_YOUR INSTRUCTIONS_
Write out the listing below with "cónyuges" swapped for "esposos" and every other word left as it is. Leave the pictures out of your answer.

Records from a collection
┌────────

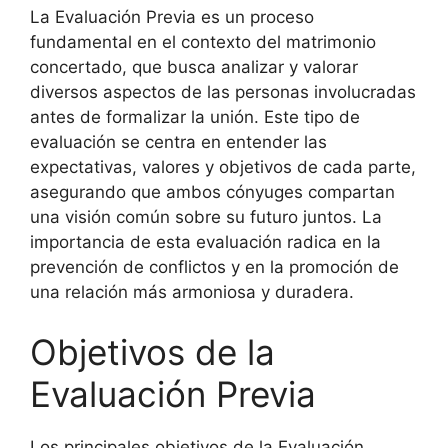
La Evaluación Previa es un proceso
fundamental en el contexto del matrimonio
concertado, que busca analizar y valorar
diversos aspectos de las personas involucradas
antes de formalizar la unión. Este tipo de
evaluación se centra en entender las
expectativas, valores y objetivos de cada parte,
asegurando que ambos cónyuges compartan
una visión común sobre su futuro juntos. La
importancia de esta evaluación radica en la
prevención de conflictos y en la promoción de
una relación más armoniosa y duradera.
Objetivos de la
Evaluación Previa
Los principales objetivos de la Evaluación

└────────

_OUTPUT_
La Evaluación Previa es un proceso
fundamental en el contexto del matrimonio
concertado, que busca analizar y valorar
diversos aspectos de las personas involucradas
antes de formalizar la unión. Este tipo de
evaluación se centra en entender las
expectativas, valores y objetivos de cada parte,
asegurando que ambos esposos compartan
una visión común sobre su futuro juntos. La
importancia de esta evaluación radica en la
prevención de conflictos y en la promoción de
una relación más armoniosa y duradera.
Objetivos de la
Evaluación Previa
Los principales objetivos de la Evaluación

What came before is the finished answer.